Wüst. Ich dachte lang auch so: aber es ist aus; ich kann mein Herz nicht mehr bedöhren. Der arme Rudi! wo ich gehe und stehe, sehe ich ihn vor mir. Der arme Rudi! wie er im Elend und Hunger und Mangel gegen mich zu Gott seufzet. O! o seine Kinder, sie serben, sind gelb, krumm und schwarz, wie Zigeuner. Sie waren schön und blüheten wie Engel, und mein Eid brachte sie um ihre Matte.
Vogt. Ich hatte Recht, es war, wie ich sagte: und jezt hat der Rudi Arbeit am Kirchbau, daß er auch wieder zurecht kommt.
Wüst. Was geht das mich an: hätte ich nicht geschworen, mir würde gleich viel seyn, ob der Rudi reich wäre, oder ein Bettler.
Vogt.
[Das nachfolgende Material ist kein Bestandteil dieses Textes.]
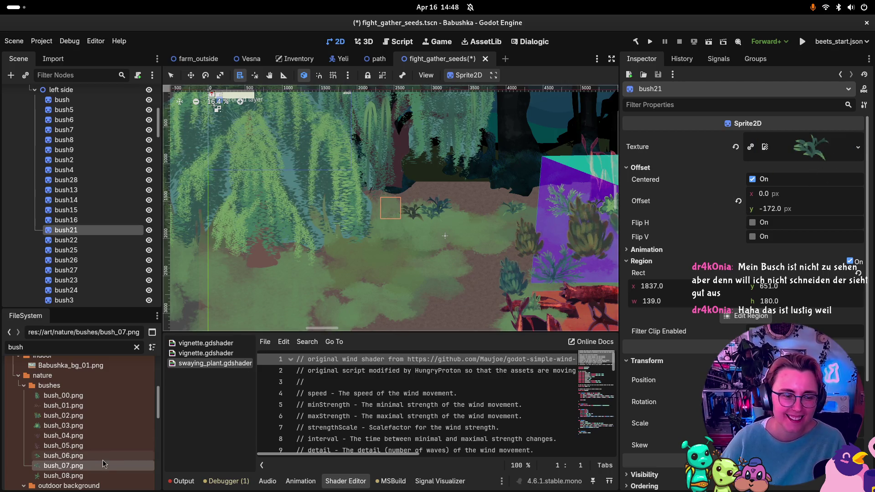
left_click(850, 262)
Laß dich doch das nicht anfechten! ich hatte Recht.
Wüst. Nicht anfechten? -- Ja, Vogt! Hätte ich ihm sein Haus erbrochen, und all sein Gut gestohlen, es würde mir noch besser zu Muthe seyn. O, Vogt! daß ich das gethan habe. O, o! Es ist wieder bald heilige Zeit! O, wär ich doch tausend Klafter unter dem Boden!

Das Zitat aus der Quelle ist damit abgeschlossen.